Frühere Aussagen und das Gesetz

  • Herzklinik: In Vergangenheit hatte Geschäftsführer Martin Costa alle Vorwürfe der Preistreiberei in Zusammenhang mit Pro Ventis von sich gewisen und erklärt, dass das Herz-Neuro-Zentrum Bodensee in Kreuzlingen "einen Teil seiner Medizinalprodukte (nebst zahlreichen über 100 weiteren Lieferanten) von der Firma Pro Ventis in Zug" bezieht. Relevant sei, dass der Bezug zu Markpreisen oder darunter, das heiße, durchgehend unterhalb der Listenpreise gewährleistet sei. Bei einem Direktbezug seien "ebenfalls Marktpreise zu bezahlen, wie alle anderen Spitäler in der Schweiz auch".

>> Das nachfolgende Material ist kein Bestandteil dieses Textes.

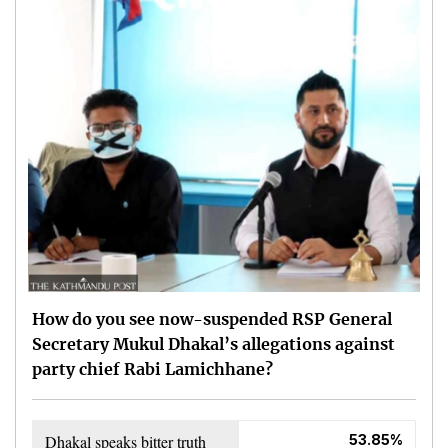
How do you see now-suspended RSP General
Secretary Mukul Dhakal’s allegations against
party chief Rabi Lamichhane?
Dhakal speaks bitter truth
53.85%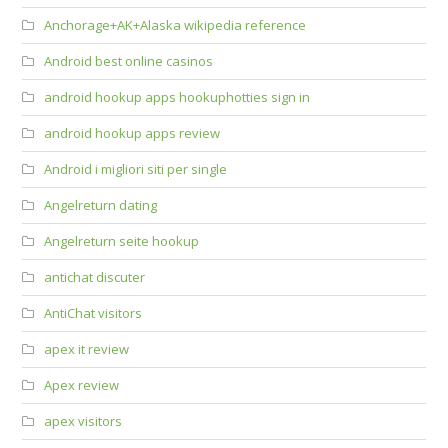
Anchorage+AK+Alaska wikipedia reference
Android best online casinos
android hookup apps hookuphotties sign in
android hookup apps review
Android i migliori siti per single
Angelreturn dating
Angelreturn seite hookup
antichat discuter
AntiChat visitors
apex it review
Apex review
apex visitors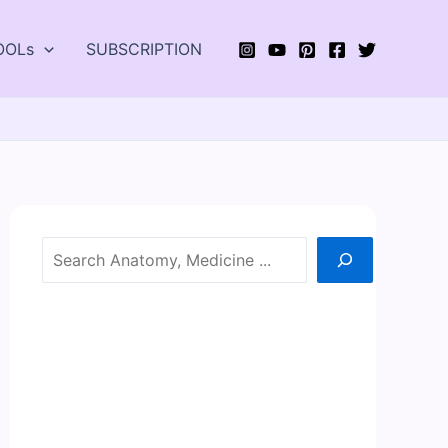
OOLs
SUBSCRIPTION
Search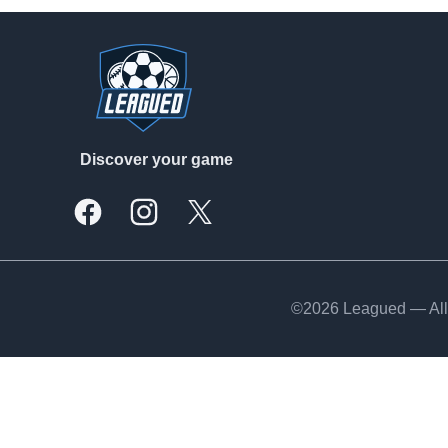
Footer
Discover your game
Facebook
Instagram
X, formally Twitter
©2026 Leagued — All 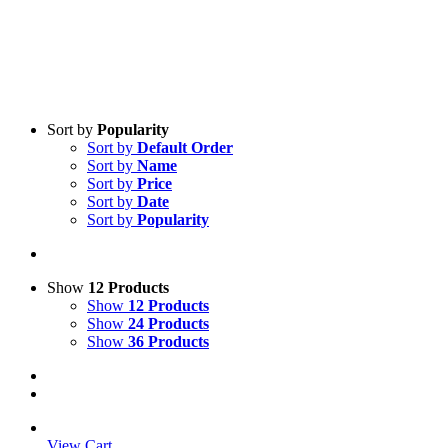
Sort by
Popularity
Sort by
Default Order
Sort by
Name
Sort by
Price
Sort by
Date
Sort by
Popularity
Show
12 Products
Show
12 Products
Show
24 Products
Show
36 Products
View Cart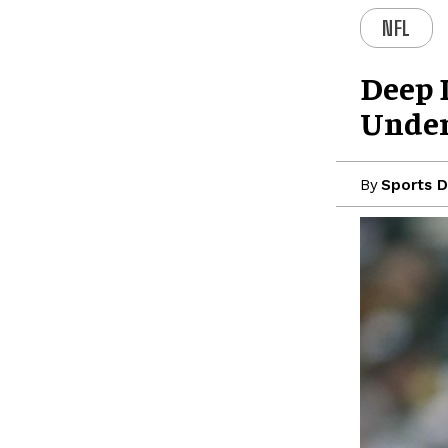
NFL
Deep D
Under
By
Sports D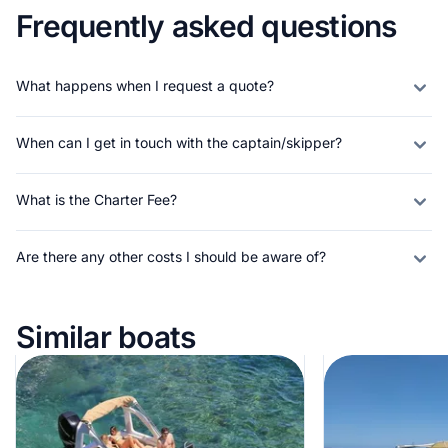
Frequently asked questions
What happens when I request a quote?
When can I get in touch with the captain/skipper?
What is the Charter Fee?
Are there any other costs I should be aware of?
Similar boats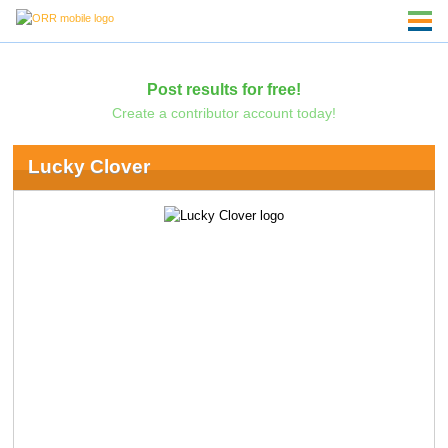
Post results for free!
Create a contributor account today!
Lucky Clover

  • Swica: Sie zählt zu den großen Krankenkassen der Schweiz. Eine mögliche Antwort über Abrechnungsmodalitäten des Herz-Neuro-Zentrums steht noch aus, ebenfalls zu der Frage, ob Swica zwischenzeitlich aufgrund der Ermittlungen der Staatsanwaltschaft Anlass zu Kritik sieht. Im Jahr 2015 hat die Krankenkasse die Geschäftsführung der Herzkliniken entlastet und keine Hinweise auf illegale Preisabsprachen gesehen
  • Gesetz: Das Schweizer Krankenversichertengesetz besagt in Artikel 54: Der Leistungserbringer muss dem Schuldner der Vergütung, also etwa einer Krankenkasse, die direkten oder indirekten Vergünstigungen weitergeben... Im Schweizer Heilmittelgesetz steht in Artikel 33 eine ähnlich lautende Vorgabe. Immer wieder gibt es in der Schweiz Kritik daran, dass Ärzte und Kliniken Rabatte nicht an Krankenkassen weitergeben.